Cos’è il watermarking ottico e perché è importante
Il watermarking digitale esiste da tempo, ma è facilmente rimuovibile o non visibile nei formati compressi. L’idea di Cornell è diversa perché il segnale è nella luce stessa, modulata in modo da essere impercettibile all’occhio umano ma leggibile da un algoritmo. Quando un video originale contiene questo “codice segreto”, può essere autenticato, e ogni sua alterazione può essere rilevata. Il sistema, chiamato Optical Watermarking for Authenticated Video, è stato presentato a luglio 2025 e nasce dalla collaborazione tra il Dipartimento di Electrical and Computer Engineering di Cornell e lo University College London. È stato testato con diverse fotocamere e proiettori a LED, mostrando accuratezza di rilevamento fino al 98% anche dopo editing, compressione e ritagli.
Perché serve ora
Negli ultimi 12 mesi, l’uso di AI generativa per produrre contenuti video è esploso. Secondo Stanford HAI Index 2025, il numero di video generati tramite modelli come Sora o Runway è cresciuto del +387% rispetto all’anno precedente. La qualità è tale da trarre in inganno anche osservatori esperti. Le conseguenze sono concrete come la diffusione di contenuti falsi in politica, truffe video simulate nel customer care, manipolazione di testimonianze nei processi giudiziari. L’AI non è più solo uno strumento creativo, ma un potenziale vettore di disinformazione. In questo scenario, dimostrare l’autenticità di un contenuto video diventa una priorità.

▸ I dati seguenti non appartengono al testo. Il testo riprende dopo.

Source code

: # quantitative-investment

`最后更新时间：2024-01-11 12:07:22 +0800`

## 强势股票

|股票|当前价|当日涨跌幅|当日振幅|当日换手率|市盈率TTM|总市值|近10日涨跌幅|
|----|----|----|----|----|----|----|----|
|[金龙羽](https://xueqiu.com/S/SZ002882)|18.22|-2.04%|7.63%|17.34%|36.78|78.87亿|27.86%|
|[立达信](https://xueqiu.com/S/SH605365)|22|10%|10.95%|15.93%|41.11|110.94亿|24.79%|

La soluzione di Cornell è molto interessante perchè non serve analizzare milioni di dati per scoprire se un video è falso, basta verificare la presenza o meno della firma luminosa originale.
A chi serve davvero
L’applicazione più immediata è per chi produce contenuti autentici in contesti ad alta sensibilità:
Giornalismo e media, per garantire che le immagini e video provengano da fonti verificate
Corpi di polizia e magistratura, per autenticare prove video
Customer service o onboarding video, per dimostrare che una persona reale ha compiuto un’azione
Ambito industriale e manifatturiero, per tracciare ispezioni o registrazioni di sicurezza non alterate
Ma in prospettiva può diventare una feature di sistema utilizzato come filtro per le piattaforme che devono distinguere contenuti generati da AI rispetto a quelli autentici.
Una strategia solida
Il caso Cornell è esemplare dove l’autenticità di un contenuto non si protegge a valle, ma si garantisce a monte, progettando i dati stessi in modo che portino con sé un’identità verificabile. È un ribaltamento della logica che evita di inseguire i falsi, e invece lavora per blindare l’originale. Per le aziende che stanno investendo in AI, è un segnale interessante che ci dice che la fiducia non passa solo dal modello, ma dalla qualità e tracciabilità dei dati. Ogni layer tipo input, elaborazione, output va pensato con una logica di governance.